_TEXT TO READ_
+++++
The name was given by Dutch settlers who build the first settlement in what is now Harlem. It was founded in 1658 as Nieuw Haarlem (or New Haarlem), after the Dutch city of Haarlem.

2006-06-19 11:35:32 · answer #1 · answered by ragzeus 6 · 0 0

This is a story I found:

East Harlem History - Page 1

East Harlem History*
All the area north of what is now 59th Street was called "Muscoota" by the Manhattan Indians. Muscoota means "flat place". This flat place was good for growing food and this is why many of the Manhattan Indians lived in this part of Manhattan. When the Dutch arrived and took over the lower, southern part of the island - "Nieuw Amsterdam", they left the native Indians pretty much to themselves in the northern part.

First European in Muscoota
One trader, Mynheer Hendrick de Forest became the first European to set foot in Muscoota. He liked it immediately. After a while, he built a house, planted some crops and began living in Muscoota, all without asking the Native American if he could. Later on, other Dutchmen and women followed suite and began to move into Muscoota too.

War broke out with the Native Americans after the Governor Kieft indiscriminately and arbitrarily sentenced some to death. The Manhattan Indians managed to kill all of the settlers. The arrival of Governor Peter Stuyvesant changed Muscoota forever. Governor Stuyvesant built a town in Muscoota and named it "Nieuw Haarlem". With the arrival of the English in 1664 Nieuw Haarlem's name was changed to "Harlem".

2006-06-19 17:43:36 · answer #2 · answered by jennabuggle 2 · 0 0

Also note that there is a city called Haarlem in the The Netherlands. New York's Harlem takes it name from this city.

Before the Black Migration
The first European settlement in what is now Harlem was by Dutch settlers and was formalized in 1658 as Nieuw Haarlem (or New Haarlem), after the Dutch city of Haarlem. The Indian trail to Harlem's lush bottomland meadows was rebuilt by the Dutch West India Company's black slaves and eventually developed into the Boston Post Road. In 1664, the English took control of the New Netherland colony and anglicized the name of the town to Harlem. On September 16, 1776, the Battle of Harlem Heights (also called the Battle of Harlem or Battle of Harlem Plain) was fought in western Harlem around the Hollow Way (now West 125th St.), with conflicts on Morningside Heights to the south and Harlem Heights to the north.
+++++
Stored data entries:
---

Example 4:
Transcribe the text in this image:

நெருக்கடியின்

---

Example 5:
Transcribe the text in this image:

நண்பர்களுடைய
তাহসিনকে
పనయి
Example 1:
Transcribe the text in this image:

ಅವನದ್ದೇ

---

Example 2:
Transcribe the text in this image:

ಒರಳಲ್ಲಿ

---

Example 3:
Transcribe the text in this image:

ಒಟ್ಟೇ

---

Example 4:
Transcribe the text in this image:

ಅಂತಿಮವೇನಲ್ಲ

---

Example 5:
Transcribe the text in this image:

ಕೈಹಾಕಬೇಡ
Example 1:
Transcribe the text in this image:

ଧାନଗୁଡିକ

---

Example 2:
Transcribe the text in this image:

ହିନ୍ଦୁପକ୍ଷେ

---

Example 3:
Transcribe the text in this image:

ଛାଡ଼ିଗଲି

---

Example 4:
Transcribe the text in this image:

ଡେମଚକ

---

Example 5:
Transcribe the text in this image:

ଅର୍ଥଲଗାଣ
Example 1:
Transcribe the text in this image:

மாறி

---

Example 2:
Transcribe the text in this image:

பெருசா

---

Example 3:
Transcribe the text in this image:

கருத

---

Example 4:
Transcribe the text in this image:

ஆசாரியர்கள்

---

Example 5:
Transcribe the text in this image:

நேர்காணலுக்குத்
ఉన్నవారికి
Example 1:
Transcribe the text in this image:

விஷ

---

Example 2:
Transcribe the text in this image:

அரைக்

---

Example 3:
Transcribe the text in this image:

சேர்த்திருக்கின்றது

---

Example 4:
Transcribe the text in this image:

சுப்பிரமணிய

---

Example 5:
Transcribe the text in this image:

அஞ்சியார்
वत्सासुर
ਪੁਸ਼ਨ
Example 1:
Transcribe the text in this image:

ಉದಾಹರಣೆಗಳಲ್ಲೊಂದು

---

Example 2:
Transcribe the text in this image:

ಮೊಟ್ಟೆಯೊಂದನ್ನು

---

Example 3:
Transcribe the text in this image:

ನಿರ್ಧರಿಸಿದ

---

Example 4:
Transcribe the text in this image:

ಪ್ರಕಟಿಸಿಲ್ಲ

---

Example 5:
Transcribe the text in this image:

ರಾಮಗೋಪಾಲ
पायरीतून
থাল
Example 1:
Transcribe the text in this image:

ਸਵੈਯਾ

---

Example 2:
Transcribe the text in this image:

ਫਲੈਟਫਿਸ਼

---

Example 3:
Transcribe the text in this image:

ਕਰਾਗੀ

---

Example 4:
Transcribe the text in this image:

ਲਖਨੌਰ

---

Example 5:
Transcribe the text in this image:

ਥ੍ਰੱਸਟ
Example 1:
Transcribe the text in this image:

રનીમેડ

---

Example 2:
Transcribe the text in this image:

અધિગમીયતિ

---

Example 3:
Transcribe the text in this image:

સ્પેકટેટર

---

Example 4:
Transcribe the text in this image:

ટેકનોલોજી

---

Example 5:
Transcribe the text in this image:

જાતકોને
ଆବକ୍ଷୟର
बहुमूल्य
+++++
_WHAT IS ASKED_
1) From the Harlem text, extract the passage from "2006-06-19 11:35:32 ·" up to and including "the northern part.".
2) In the Harlem text, what does the name "Muscoota" mean?

_THE REPLIES_
1)
2006-06-19 11:35:32 · answer #1 · answered by ragzeus 6 · 0 0

This is a story I found:

East Harlem History - Page 1

East Harlem History*
All the area north of what is now 59th Street was called "Muscoota" by the Manhattan Indians. Muscoota means "flat place". This flat place was good for growing food and this is why many of the Manhattan Indians lived in this part of Manhattan. When the Dutch arrived and took over the lower, southern part of the island - "Nieuw Amsterdam", they left the native Indians pretty much to themselves in the northern part.

2) Flat place.